EXERCISE PASSAGE →
○ ○ ○ ○ ○ ○ ○
7. Wendell is obsessed with the memory of his first childhood love, Penelope, a teenage inmate of the island who commits suicide before the opening of Blue Asylum. How does his unrequited love of Penelope affect Wendell’s feelings for Iris? What first draws him to her? If his parents had been more involved in his life, do you think Wendell would have felt the same about the two women? Why or why not?
8. In what ways does Wendell identify with the inmates at Sanibel? How does he set himself apart from them?
9. The relationships in this novel are beautifully and authentically rendered—they are complicated and complex and rarely what they first appear to be. Discuss Dr. Cowell’s relationship with his wife and child, and also with the inmates collectively. Do you think the Cowells love each other? Do you think Dr. Cowell loves his work more or less than his family, and why? Use examples from the novel to justify your opinion.
10. Lydia tells Iris that the latter’s love for Ambrose means “God still sees you not as a lunatic but as His child” (p. 123). Identify the role that religion plays in the novel, including the characters’ expressions of faith and religious feeling.
11. When Iris first asks Wendell to help her escape from the island, he hesitates. With what is he struggling? Why does he first refuse to help Iris and Ambrose? Do you think he’s right, or is it like Iris says, that he’s just like his father? What ultimately changes his mind?
○ ○ ○ ○ ○ ○ ○
SUPPLIED MATERIAL →

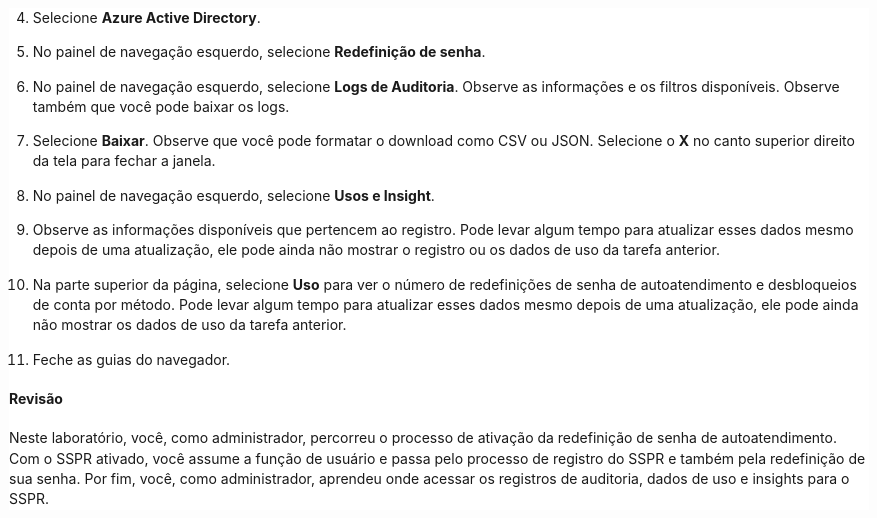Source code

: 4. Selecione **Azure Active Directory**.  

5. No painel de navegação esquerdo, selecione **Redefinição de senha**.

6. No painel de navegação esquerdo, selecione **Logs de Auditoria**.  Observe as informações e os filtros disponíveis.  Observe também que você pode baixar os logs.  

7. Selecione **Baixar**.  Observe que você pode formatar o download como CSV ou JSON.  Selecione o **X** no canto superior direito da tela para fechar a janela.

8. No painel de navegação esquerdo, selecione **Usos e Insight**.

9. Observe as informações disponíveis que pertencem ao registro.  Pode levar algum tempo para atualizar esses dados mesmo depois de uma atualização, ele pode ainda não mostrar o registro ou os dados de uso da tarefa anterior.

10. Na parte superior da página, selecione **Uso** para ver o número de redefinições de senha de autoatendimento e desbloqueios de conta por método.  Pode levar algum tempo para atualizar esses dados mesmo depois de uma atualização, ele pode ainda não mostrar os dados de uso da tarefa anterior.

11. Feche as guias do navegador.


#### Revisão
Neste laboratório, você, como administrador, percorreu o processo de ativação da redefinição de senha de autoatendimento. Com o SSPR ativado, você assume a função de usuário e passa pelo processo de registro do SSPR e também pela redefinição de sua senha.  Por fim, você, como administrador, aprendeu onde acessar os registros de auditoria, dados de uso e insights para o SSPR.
○ ○ ○ ○ ○ ○ ○
REQUIRED ACTIONS →
1. Reproduce the listing verbatim, beginning at the line that contains "#### Revisão" and continuing through the final line of the listing.
2. Continue the discussion questions on the novel Blue Asylum from the point at which they stop.

SOLVED TASKS →
1.
#### Revisão
Neste laboratório, você, como administrador, percorreu o processo de ativação da redefinição de senha de autoatendimento. Com o SSPR ativado, você assume a função de usuário e passa pelo processo de registro do SSPR e também pela redefinição de sua senha.  Por fim, você, como administrador, aprendeu onde acessar os registros de auditoria, dados de uso e insights para o SSPR.

2.
12. It’s fairly clear early in the novel that Iris was unfairly committed to the asylum, and the social issue of people (women in particular) being sent off to asylums for simply being “different” shines through the narrative. But what about other inmates, like the man whose feet are too heavy, or the woman who intensely feels for every living creature? Who does and doesn’t belong in the asylum? Where do you think one properly draws the line of madness?
13. Dr. Cowell changes his mind about Iris several times throughout the novel. What prompts him to consider for the first time that Iris might be telling the truth—that she is the victim of her husband’s lies and base character? What changes his mind again?
14. When he finally catches up with her, Dr. Cowell kindly tells Iris that she has made Ambrose “as happy as he could have been” (p.262). Do you agree or disagree? Was Iris wrong to take Ambrose with her? What elements factored into Ambrose’s eventual breakdown during the war? Why do you think his discovery of Seth's true identity sent him over the edge? Do you think he
ever could have recovered from his trauma?
15. The color blue plays a significant role in the novel. Identify the ways in which the author uses the color to evoke certain moods or meanings. What various meanings does the color have for each character?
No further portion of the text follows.